=== Begin Enclosure ===
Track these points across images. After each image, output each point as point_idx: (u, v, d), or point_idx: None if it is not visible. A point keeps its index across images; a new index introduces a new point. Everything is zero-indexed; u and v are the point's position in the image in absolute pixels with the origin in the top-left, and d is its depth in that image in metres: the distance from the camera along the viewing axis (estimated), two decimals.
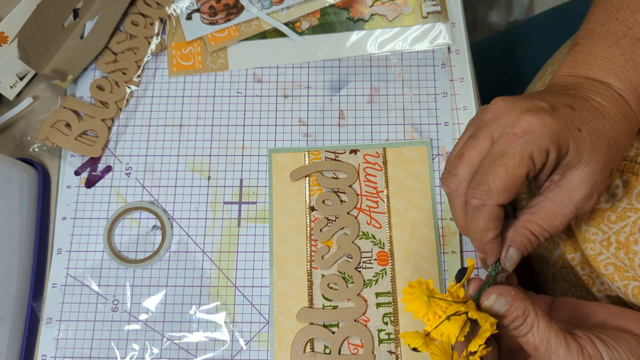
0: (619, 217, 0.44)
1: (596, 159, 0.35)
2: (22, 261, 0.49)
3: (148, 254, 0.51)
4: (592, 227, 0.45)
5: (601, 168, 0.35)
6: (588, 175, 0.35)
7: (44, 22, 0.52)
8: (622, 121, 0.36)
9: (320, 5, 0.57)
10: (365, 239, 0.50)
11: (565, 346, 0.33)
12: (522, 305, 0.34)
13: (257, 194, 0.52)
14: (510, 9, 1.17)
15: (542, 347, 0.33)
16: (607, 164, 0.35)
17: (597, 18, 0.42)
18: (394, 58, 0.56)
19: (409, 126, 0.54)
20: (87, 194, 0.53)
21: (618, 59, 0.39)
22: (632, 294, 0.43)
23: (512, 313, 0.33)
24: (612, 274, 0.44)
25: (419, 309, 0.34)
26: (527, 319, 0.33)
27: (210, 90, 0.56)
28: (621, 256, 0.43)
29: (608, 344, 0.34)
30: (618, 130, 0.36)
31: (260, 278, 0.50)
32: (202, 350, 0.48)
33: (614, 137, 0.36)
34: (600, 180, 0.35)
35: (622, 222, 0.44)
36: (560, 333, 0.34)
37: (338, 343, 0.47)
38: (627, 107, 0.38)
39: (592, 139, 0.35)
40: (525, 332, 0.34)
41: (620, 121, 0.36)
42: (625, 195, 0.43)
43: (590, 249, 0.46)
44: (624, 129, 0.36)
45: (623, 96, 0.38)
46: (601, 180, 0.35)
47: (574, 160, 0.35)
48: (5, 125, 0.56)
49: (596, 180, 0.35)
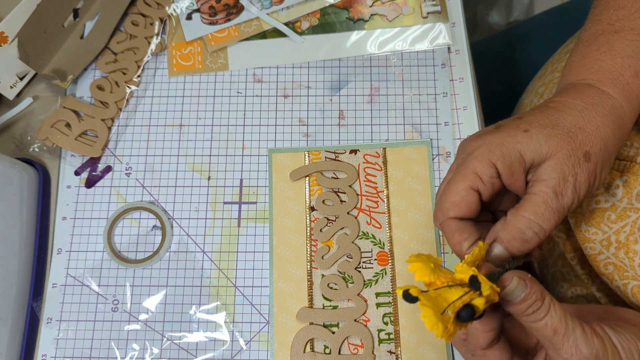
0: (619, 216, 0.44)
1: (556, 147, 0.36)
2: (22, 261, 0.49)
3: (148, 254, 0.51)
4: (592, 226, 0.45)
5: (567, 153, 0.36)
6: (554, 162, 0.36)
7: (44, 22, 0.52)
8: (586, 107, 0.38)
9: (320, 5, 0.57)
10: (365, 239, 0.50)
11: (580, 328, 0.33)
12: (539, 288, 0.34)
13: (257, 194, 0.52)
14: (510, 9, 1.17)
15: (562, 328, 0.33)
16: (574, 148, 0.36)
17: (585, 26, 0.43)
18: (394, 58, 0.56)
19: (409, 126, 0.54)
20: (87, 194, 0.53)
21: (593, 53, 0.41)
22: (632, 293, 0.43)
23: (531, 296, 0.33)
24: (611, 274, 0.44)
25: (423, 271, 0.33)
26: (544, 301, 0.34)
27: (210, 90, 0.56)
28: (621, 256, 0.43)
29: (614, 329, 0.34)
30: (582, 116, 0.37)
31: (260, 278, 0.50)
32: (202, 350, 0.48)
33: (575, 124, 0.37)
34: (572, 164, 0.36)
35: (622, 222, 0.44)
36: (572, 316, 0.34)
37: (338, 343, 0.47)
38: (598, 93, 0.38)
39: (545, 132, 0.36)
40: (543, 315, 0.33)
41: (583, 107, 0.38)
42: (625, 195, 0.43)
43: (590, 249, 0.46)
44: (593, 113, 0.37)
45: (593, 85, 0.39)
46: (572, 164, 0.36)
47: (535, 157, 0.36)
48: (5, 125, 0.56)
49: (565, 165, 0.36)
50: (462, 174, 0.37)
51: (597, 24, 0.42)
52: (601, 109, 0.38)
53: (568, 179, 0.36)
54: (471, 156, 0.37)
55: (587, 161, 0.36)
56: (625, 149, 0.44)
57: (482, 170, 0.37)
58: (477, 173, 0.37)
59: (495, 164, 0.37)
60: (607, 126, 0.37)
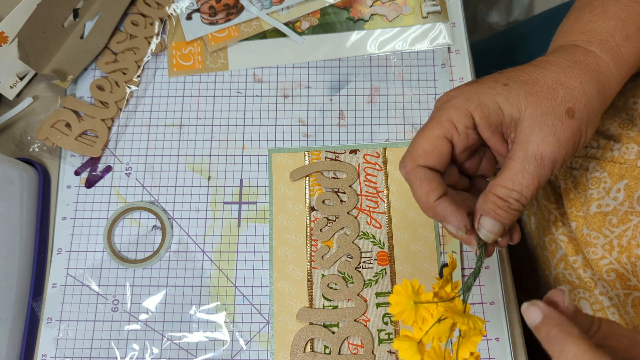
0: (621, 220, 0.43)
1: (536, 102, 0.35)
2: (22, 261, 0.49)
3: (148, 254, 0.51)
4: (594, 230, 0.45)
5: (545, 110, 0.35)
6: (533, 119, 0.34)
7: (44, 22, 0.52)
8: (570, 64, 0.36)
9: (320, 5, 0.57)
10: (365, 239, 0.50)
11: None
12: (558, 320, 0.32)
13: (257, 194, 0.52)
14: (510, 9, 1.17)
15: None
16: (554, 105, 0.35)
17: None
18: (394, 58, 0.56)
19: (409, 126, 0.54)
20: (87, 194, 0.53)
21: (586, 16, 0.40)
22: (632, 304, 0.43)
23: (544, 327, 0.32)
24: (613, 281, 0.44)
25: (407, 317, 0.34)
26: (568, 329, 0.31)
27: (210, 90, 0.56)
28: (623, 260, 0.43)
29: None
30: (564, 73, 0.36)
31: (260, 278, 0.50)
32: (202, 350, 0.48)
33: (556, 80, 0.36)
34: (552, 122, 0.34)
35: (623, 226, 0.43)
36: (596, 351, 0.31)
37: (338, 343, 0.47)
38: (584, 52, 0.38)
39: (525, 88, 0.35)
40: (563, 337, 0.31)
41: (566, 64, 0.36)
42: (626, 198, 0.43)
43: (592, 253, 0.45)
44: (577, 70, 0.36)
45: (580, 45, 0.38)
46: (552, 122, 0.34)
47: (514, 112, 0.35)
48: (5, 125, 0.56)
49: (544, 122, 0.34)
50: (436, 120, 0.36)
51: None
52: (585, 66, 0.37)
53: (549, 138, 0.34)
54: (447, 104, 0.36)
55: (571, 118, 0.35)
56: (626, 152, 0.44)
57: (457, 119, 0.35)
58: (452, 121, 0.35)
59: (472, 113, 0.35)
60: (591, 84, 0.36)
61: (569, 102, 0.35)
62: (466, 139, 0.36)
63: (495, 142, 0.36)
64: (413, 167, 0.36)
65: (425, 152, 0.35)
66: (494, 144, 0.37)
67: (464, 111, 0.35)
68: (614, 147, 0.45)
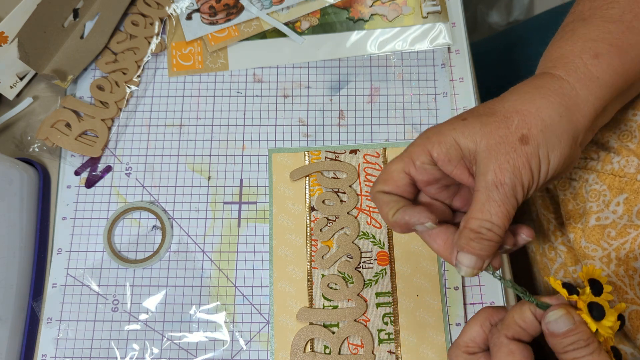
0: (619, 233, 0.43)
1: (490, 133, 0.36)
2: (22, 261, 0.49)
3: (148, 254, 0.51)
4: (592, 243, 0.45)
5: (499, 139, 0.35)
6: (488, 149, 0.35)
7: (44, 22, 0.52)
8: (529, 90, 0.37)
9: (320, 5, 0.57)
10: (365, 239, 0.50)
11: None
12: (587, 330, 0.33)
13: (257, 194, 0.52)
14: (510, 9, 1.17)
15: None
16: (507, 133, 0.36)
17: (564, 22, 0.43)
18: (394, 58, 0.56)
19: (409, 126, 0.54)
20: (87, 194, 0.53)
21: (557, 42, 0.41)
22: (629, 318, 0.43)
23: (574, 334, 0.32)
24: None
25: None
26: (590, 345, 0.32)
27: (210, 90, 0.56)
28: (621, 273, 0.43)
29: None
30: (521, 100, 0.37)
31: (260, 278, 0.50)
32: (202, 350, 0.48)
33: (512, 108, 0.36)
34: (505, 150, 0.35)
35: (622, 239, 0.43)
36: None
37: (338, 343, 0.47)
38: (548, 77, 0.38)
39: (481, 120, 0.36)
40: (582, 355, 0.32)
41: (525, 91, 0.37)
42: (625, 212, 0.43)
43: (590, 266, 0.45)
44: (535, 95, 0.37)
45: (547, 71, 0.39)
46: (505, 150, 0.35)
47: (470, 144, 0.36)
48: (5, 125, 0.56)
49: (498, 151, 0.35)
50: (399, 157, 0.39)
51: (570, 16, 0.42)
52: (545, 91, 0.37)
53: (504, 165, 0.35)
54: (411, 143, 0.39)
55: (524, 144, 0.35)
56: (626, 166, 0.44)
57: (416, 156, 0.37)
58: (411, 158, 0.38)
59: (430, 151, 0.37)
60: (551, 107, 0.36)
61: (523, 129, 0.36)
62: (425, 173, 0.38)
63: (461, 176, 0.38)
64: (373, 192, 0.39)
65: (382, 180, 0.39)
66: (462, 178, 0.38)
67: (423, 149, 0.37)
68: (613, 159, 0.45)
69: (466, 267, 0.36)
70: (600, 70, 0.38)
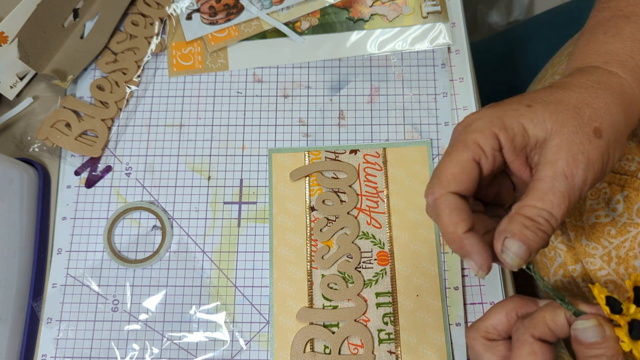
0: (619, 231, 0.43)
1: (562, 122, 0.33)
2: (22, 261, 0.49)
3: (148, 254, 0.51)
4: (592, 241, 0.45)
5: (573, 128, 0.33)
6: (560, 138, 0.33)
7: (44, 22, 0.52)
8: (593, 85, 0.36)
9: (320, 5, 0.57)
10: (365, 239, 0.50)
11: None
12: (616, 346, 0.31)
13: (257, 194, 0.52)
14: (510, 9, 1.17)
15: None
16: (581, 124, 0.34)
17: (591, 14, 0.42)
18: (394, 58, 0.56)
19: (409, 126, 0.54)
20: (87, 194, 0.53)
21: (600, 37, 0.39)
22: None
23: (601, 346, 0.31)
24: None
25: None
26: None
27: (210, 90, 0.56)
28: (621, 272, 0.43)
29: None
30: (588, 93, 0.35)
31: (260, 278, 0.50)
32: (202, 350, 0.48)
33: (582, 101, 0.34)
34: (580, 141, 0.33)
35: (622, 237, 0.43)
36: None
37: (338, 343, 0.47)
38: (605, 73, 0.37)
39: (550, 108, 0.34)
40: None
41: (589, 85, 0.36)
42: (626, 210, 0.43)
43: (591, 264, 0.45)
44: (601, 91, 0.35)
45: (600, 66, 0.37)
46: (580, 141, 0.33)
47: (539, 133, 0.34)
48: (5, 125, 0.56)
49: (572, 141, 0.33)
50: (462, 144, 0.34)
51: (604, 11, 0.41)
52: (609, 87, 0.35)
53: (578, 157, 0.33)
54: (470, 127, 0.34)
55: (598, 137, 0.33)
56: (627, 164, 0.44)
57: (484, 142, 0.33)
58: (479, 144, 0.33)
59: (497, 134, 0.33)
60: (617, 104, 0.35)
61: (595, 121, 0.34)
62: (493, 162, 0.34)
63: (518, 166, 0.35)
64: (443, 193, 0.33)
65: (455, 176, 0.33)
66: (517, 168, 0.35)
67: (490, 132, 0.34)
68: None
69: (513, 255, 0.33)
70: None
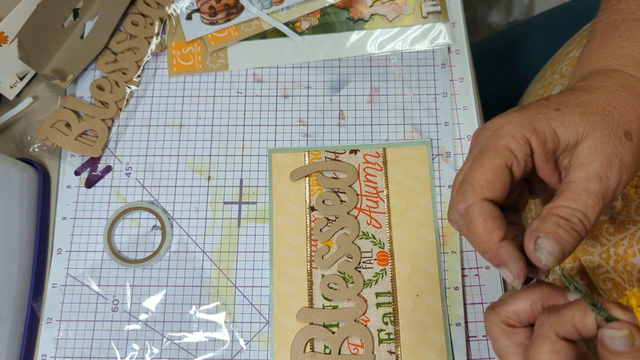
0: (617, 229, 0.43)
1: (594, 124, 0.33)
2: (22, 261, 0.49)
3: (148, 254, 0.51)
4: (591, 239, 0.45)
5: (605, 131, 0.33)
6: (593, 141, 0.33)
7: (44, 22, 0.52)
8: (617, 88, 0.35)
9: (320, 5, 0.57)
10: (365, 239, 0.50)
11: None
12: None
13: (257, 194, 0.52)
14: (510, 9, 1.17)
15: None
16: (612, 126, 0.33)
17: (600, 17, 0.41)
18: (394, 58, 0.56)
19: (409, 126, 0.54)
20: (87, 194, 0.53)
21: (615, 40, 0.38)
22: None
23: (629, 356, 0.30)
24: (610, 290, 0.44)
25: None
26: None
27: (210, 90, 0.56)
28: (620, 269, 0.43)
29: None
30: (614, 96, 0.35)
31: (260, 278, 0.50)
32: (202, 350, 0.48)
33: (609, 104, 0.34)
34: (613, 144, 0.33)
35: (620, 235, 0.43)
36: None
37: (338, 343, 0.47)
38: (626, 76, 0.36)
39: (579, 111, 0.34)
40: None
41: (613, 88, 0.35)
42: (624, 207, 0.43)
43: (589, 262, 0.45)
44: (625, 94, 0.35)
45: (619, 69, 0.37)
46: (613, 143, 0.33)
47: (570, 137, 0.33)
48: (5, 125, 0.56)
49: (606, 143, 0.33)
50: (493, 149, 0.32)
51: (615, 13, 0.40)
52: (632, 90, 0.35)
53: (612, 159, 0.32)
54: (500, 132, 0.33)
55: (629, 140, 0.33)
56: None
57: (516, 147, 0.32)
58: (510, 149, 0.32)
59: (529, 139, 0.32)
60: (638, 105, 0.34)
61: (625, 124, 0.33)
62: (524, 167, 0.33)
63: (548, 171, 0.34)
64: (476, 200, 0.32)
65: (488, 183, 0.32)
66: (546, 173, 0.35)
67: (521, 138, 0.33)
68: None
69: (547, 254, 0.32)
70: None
=== End Enclosure ===
Exercise aim | Reproduce, word for word, every line from the start of the records down to and including the line with "5: (601, 168, 0.35)"; skip the pictures.

Exercise output |
Track these points across images. After each image, output each point as point_idx: (u, v, d), or point_idx: None if it is not visible. A point keeps its index across images; a new index introduces a new point. Everything is zero-indexed; u and v are the point's position in the image in absolute pixels with the origin in the top-left, and d is its depth in that image in metres: the distance from the camera along the viewing axis (estimated), two decimals.
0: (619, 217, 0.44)
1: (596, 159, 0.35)
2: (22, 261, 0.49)
3: (148, 254, 0.51)
4: (592, 227, 0.45)
5: (601, 168, 0.35)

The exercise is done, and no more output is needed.